**Requirement 1:**
Answer these questions about the article on the closing of Kevin Barry's, one answer per line:
(a) Where do Linda and Kevin Farley live?
(b) Since what year has Kevin Barry's been a River Street institution?
(c) Who has performed at Kevin Barry's since its opening?

**Reading passage:**
────────────────

An Irish goodbye

Beloved Kevin Barry’s set to close on New Year’s Eve

Updated December 24, 2019 at 12:58 p.m.

OUTSIDE KEVIN BARRY'S on a chilly Thursday, Linda and Kevin Farley survey their favorite bar from across the cobblestones.

They live in Pooler, but they decided to come today for lunch for the last time.

“I don’t know where we’ll go now,” says Linda. “We only really ever come here.”

Theirs is a common story for many, who seek out Kevin Barry’s for its love of Irish heritage and military culture.

When the news broke that Kevin Barry’s would close on New Year’s Eve, it left the community shocked—and, for people like the Farleys, without a bar to frequent. Kevin, who’s in the military, loved the culture that Kevin Barry’s created.

An Irish goodbye
Kevin and Linda Farley outside their favorite bar.

The announcement came as such a surprise that rumors began to fly. The real story is much less juicy: the owners of the building, who also own the Cotton Sail Hotel, decided to go another direction with the building. Owner Vic Power chose not to renew the lease and retire.

Kevin Barry’s has been a River Street institution since 1981. Before Power owned it, he owned a bar in the U.S. Virgin Islands for a while before coming to Savannah. A former serviceman in the Navy Reserve, he had come through the town years ago and decided to give it a go.

At that time, Emerson estimates it was one of the first Irish pubs south of Washington, D.C., and other bars like O’Flaherty’s in New Orleans followed suit. But Kevin Barry’s was always different.

“Vic added another dimension,” says Frank Emerson, who has performed at Kevin Barry’s since its opening.

“He brought an appreciation of the history and the culture of the Irish and Celtic world to Savannah. Not that they didn’t have an appreciation before—the [St. Patrick’s Day] parade is one of the oldest in America, and they have their societies—but Vic added a little more kind of authenticity.”

────────────────

**Dataset excerpts:**
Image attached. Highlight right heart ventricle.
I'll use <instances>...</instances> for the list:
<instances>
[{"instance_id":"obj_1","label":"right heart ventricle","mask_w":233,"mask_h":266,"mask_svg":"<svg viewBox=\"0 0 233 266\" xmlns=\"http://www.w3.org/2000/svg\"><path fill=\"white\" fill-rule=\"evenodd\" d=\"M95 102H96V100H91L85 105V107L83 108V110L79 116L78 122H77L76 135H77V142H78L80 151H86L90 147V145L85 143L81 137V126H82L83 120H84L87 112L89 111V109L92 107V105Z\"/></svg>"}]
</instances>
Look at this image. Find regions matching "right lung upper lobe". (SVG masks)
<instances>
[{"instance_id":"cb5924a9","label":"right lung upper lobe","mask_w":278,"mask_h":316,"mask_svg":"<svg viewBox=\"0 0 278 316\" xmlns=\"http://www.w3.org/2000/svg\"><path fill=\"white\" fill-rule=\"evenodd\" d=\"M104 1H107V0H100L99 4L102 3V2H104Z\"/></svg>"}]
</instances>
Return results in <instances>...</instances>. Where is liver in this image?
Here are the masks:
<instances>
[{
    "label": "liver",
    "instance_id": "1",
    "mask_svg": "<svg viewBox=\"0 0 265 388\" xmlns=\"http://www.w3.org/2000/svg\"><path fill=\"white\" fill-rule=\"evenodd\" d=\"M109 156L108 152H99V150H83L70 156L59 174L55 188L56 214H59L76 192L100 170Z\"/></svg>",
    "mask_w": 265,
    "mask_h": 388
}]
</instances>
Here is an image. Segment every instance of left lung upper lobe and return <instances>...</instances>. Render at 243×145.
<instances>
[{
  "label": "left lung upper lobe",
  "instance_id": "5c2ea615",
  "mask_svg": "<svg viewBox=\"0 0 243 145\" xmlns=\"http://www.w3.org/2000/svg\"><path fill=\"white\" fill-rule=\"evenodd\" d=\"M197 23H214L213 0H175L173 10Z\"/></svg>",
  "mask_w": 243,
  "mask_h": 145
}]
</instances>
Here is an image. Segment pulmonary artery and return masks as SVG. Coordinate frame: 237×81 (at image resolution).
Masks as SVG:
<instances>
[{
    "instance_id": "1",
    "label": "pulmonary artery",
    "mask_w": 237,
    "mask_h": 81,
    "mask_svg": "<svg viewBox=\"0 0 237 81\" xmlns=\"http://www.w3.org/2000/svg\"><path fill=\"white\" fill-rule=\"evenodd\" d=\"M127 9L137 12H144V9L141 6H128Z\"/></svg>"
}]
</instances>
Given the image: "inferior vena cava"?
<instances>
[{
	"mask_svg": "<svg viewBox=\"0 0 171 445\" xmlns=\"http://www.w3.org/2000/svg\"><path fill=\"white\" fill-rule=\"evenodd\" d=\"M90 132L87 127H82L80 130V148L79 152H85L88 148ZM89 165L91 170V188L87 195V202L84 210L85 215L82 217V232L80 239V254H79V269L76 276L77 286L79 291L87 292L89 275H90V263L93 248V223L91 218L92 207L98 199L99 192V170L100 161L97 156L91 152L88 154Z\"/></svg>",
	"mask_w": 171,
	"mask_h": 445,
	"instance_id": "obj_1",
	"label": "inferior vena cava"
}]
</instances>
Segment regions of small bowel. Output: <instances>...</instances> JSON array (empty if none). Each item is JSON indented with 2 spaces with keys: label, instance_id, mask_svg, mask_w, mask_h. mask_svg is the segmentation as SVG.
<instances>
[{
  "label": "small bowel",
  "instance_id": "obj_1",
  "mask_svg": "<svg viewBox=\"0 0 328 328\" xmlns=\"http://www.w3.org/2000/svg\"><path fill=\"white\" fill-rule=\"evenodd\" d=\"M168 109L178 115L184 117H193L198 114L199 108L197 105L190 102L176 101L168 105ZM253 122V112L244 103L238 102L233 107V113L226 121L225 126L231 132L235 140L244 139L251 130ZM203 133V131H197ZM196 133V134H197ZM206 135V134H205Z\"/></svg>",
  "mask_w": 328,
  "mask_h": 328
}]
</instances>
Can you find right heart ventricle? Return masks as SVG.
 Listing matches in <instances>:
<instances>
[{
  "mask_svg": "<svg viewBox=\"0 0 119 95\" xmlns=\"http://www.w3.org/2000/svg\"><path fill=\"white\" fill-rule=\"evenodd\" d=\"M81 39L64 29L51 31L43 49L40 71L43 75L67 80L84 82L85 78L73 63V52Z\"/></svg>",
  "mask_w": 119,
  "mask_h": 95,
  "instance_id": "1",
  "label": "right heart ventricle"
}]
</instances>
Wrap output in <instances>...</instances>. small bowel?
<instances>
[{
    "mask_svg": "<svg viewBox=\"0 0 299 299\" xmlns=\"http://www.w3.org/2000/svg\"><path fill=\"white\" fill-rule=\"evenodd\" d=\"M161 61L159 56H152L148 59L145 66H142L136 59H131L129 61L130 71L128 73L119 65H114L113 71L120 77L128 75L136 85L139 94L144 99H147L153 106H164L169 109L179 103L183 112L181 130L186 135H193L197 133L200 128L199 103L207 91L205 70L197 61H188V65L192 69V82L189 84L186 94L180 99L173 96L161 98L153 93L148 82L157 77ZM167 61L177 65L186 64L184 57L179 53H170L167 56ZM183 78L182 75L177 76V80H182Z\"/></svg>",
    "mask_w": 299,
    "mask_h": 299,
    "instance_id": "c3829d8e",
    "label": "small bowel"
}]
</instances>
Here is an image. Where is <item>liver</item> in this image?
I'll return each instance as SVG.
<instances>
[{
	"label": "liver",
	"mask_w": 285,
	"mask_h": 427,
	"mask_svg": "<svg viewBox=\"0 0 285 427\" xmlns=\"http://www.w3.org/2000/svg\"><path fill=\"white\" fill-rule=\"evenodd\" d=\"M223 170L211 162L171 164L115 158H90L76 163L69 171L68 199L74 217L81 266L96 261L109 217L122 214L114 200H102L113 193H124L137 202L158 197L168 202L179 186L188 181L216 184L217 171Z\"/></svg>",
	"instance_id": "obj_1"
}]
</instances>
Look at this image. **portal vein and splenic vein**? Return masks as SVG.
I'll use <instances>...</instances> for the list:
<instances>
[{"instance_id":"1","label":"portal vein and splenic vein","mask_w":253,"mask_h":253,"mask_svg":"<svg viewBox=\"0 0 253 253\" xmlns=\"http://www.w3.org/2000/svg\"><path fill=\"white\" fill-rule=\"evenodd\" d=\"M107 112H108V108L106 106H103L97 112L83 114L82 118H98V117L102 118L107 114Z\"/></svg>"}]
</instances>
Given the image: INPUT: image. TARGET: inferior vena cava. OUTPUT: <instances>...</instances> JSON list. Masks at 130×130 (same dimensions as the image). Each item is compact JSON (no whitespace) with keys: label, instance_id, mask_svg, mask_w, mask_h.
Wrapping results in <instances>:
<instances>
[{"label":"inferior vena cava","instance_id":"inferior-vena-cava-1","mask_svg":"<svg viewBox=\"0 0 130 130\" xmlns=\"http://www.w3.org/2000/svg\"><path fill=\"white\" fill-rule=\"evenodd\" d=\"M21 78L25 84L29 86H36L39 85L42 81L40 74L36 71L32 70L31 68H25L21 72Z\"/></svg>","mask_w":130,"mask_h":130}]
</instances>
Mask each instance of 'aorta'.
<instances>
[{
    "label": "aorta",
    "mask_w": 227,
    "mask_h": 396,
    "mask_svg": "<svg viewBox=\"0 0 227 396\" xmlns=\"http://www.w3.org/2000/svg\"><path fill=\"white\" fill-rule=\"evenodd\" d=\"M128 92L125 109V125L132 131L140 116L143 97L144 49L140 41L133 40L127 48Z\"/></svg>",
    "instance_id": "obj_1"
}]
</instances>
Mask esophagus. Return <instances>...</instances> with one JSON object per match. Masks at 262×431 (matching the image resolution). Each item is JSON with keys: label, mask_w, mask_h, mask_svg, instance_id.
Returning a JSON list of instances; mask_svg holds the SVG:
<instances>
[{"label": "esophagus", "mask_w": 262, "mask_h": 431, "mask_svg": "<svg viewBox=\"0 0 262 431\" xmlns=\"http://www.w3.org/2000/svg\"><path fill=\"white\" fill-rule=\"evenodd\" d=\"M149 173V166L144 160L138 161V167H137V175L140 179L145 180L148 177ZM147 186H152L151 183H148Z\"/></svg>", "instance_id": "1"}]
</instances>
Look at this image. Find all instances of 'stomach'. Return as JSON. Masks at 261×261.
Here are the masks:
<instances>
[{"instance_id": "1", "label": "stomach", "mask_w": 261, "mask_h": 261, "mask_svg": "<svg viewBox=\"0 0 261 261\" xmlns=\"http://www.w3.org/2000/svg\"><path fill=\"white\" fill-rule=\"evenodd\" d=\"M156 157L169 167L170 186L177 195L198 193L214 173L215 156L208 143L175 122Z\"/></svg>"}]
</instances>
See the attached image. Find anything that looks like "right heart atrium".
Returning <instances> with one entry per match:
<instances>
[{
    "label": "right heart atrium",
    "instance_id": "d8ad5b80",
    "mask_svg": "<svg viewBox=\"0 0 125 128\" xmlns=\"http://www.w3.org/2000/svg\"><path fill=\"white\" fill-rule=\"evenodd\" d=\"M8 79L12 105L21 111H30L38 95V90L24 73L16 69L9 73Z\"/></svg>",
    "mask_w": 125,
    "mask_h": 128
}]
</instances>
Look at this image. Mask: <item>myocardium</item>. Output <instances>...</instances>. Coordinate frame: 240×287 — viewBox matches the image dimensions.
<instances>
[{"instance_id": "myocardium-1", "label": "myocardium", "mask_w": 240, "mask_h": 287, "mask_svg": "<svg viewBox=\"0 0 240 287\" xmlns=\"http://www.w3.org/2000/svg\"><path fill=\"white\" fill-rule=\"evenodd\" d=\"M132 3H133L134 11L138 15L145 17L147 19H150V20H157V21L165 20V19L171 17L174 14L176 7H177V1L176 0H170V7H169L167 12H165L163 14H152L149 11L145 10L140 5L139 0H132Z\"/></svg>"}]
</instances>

────────────────

**Requirement 2:**
Which lines in the records above contain the word "right"? Copy each of those lines in full.

**Answer 1:**
(a) Pooler
(b) 1981
(c) Frank Emerson

**Answer 2:**
Image attached. Highlight right heart ventricle.
[{"instance_id":"obj_1","label":"right heart ventricle","mask_w":233,"mask_h":266,"mask_svg":"<svg viewBox=\"0 0 233 266\" xmlns=\"http://www.w3.org/2000/svg\"><path fill=\"white\" fill-rule=\"evenodd\" d=\"M95 102H96V100H91L85 105V107L83 108V110L79 116L78 122H77L76 135H77V142H78L80 151H86L90 147V145L85 143L81 137V126H82L83 120H84L87 112L89 111V109L92 107V105Z\"/></svg>"}]
Look at this image. Find regions matching "right lung upper lobe". (SVG masks)
[{"instance_id":"cb5924a9","label":"right lung upper lobe","mask_w":278,"mask_h":316,"mask_svg":"<svg viewBox=\"0 0 278 316\" xmlns=\"http://www.w3.org/2000/svg\"><path fill=\"white\" fill-rule=\"evenodd\" d=\"M104 1H107V0H100L99 4L102 3V2H104Z\"/></svg>"}]
Can you find right heart ventricle? Return masks as SVG.
  "label": "right heart ventricle"
See the attached image. Find anything that looks like "right heart atrium".
    "label": "right heart atrium",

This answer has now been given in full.